Paweł Janicki, Vinyl Video Delay, 2012

This installation allows viewers to manipulate images of themselves by scratching a vinyl record and via commands sent via the internet. The DJ-like handling of the record and the internet controls for selecting among three buffer modes for the images allow viewers to process their images from a few seconds earlier.

RGB: Ray Gun Beam Virus

for Paul Sharits, 2012

American artist Paul Sharits used monochromatic film tapes in many of his works. This installation refers to his Ray Gun Virus, a work from 1966, and also to the method of generating video images by means of three-lamp RGB projectors – devices used in the late 1970s and ‘80s, in which each beam represents one of the additive primary colors.
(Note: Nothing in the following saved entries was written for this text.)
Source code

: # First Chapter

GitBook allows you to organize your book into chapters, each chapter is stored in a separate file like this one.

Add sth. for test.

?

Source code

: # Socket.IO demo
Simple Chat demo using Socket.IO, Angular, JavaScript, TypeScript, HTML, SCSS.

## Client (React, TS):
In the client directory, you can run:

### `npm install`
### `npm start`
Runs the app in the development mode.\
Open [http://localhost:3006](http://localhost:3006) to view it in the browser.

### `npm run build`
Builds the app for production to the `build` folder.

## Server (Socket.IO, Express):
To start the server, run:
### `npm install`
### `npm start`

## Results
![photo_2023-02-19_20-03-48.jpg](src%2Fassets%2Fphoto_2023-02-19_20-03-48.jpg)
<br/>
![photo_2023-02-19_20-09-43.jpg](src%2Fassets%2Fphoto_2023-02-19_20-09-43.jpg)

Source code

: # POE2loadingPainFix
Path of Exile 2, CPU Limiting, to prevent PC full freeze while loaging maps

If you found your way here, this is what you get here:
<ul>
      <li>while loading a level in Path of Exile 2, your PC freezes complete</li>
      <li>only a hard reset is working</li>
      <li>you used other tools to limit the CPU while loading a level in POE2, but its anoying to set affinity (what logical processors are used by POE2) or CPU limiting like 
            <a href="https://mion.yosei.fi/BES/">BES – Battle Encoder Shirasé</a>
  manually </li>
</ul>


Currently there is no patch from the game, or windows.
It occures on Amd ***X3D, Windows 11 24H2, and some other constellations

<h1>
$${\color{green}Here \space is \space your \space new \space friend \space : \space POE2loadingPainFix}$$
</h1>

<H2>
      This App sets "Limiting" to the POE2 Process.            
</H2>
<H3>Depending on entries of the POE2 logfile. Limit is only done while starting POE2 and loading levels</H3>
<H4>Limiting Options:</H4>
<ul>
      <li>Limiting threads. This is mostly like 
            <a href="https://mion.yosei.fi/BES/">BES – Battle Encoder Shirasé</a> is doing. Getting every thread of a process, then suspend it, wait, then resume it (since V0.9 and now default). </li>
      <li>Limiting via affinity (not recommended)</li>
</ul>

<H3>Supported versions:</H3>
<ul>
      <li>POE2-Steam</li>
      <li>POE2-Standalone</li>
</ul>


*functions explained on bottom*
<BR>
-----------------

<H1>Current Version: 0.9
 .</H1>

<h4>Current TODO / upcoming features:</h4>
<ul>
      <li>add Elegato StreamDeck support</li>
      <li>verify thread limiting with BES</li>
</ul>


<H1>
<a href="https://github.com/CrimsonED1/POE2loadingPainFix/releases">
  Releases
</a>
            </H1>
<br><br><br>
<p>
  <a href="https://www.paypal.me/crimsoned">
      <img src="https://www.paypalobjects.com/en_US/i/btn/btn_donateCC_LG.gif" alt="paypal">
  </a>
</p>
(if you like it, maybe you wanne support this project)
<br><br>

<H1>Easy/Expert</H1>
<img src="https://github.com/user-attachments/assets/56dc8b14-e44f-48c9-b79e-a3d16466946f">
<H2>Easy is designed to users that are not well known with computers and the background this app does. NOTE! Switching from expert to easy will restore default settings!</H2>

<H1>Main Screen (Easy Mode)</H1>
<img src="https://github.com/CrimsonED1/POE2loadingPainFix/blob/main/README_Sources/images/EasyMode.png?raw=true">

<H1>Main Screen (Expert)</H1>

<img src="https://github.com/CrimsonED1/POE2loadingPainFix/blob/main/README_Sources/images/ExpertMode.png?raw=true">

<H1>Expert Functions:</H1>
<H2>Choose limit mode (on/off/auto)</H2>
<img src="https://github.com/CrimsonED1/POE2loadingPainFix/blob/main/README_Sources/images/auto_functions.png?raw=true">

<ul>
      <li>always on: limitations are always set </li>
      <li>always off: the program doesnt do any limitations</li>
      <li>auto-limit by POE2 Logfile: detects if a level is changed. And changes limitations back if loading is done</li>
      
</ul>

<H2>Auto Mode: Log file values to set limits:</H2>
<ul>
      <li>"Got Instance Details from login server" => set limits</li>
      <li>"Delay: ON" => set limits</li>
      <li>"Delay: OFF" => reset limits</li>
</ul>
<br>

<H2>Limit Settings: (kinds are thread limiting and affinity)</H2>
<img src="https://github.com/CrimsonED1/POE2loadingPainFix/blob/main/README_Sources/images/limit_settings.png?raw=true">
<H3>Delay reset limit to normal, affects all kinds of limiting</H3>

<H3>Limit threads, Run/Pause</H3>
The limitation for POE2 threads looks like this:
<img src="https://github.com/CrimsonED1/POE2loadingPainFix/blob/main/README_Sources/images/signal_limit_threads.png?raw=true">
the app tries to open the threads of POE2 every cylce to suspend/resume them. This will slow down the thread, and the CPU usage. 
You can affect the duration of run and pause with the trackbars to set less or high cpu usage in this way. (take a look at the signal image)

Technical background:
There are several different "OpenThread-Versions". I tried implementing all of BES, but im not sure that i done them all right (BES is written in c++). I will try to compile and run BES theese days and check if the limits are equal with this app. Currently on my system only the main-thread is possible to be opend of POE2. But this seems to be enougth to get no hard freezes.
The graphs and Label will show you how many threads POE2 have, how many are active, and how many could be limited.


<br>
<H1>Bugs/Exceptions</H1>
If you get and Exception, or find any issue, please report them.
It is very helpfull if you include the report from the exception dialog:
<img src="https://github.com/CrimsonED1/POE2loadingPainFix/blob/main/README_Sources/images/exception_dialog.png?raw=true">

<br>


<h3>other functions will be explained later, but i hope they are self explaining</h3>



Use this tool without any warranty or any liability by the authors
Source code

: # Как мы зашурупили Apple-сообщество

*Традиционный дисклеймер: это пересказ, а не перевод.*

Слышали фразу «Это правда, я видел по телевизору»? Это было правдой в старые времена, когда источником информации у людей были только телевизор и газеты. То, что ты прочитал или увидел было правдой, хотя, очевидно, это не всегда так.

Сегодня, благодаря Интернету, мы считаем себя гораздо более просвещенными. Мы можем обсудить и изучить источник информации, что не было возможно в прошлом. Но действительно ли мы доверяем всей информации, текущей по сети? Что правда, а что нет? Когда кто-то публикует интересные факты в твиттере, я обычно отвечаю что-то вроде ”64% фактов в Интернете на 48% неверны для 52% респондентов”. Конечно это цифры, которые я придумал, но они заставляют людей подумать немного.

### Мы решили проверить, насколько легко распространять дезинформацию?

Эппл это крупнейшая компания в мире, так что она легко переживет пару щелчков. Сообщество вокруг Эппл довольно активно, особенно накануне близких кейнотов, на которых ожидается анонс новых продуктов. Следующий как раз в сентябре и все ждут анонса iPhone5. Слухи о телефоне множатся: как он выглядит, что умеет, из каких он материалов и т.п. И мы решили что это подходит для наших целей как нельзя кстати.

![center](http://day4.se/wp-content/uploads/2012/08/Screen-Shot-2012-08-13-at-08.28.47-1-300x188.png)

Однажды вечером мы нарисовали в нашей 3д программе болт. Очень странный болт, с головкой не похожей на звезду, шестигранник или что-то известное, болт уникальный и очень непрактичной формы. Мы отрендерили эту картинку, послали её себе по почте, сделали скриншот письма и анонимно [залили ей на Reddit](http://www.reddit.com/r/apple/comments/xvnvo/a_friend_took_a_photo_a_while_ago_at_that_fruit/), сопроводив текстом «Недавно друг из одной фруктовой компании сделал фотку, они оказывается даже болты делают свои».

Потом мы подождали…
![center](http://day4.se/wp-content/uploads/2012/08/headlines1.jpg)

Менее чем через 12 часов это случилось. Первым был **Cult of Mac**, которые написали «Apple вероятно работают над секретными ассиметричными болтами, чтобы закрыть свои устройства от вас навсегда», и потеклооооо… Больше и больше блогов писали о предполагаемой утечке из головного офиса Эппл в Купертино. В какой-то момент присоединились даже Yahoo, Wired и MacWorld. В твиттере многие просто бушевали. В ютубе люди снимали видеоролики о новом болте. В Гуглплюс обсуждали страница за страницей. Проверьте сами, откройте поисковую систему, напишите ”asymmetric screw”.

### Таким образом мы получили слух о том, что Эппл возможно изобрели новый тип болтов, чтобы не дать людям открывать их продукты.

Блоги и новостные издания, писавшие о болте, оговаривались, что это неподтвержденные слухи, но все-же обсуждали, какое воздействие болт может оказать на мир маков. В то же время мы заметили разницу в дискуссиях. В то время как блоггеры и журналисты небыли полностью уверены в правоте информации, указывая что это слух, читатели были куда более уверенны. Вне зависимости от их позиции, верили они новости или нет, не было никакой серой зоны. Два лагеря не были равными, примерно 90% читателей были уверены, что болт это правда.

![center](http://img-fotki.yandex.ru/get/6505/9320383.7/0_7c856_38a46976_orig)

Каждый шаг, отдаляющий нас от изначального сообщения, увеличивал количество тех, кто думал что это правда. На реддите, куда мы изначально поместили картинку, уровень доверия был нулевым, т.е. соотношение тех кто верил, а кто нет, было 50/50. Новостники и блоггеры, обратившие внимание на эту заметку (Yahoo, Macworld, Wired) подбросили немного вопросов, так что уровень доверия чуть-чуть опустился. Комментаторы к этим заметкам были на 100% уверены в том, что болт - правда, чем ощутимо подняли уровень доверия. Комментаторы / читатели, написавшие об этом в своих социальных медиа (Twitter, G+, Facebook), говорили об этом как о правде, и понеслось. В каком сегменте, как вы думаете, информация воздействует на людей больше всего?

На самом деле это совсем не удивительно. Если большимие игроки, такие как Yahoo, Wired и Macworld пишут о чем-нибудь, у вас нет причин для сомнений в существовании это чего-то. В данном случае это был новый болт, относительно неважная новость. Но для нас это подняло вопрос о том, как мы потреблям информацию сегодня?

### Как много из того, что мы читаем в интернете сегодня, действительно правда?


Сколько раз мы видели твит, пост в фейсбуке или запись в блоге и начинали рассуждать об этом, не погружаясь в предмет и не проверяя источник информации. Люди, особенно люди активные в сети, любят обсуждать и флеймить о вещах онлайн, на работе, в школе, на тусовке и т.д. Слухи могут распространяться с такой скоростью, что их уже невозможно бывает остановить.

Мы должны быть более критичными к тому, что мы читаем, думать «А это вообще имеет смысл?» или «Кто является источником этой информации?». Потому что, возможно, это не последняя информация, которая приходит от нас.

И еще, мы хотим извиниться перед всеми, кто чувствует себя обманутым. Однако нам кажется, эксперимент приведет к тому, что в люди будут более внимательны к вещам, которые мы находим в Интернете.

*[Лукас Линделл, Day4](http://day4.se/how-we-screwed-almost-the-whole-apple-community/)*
It is a generative, interactive and net installation. The interaction takes place when the viewers move in front of the camera, cast shadows obliterating some of the component colors, and making sounds. By standing within the installation space with mobile communication devices, we can use the internet to activate a range of further possibilities for modifying the components of the picture.

interactive archive

The interactive archive is an installation that offers an innovative and original way to access the audiovisual documentation stored in the WRO collection. It allows viewers to dynamically search WRO’s digital files of historically crucial media installations by artists from all over the world. The materials are accessible in interactive form, and the viewers use gestures and body movements to select what to watch.

The installation includes materials connected with the works of Wojciech Bruszewski, Robert Cahen, Marie-Jo Lafontaine, Lynn Hershman, Milica Tomic, Ingo Günther, Paul Sermon, Ken Feingold, Jeffrey Shaw, Izabella Gustowska, Bill Viola, Gary Hill, Laurent Mignonneau & Christa Sommerer, Eric Siu, Granular-Synthesis, Józef Robakowski, Ira Marom, Studio Azzurro, Peter Svedberg, Ryszard Jędroś, Zilla Leutenegger, Peter Bogers, Jonathan Jones-Morris, Franziska Megert, Fabrizio Plessi, Peter Callas, Frank Den Oudsten, Frank Fietzek, Steina Vasulka, Markus Kison, Tony Oursler, Jeffrey Shaw and Nam June Paik.

The materials are also available at viewing stations in the media reading room.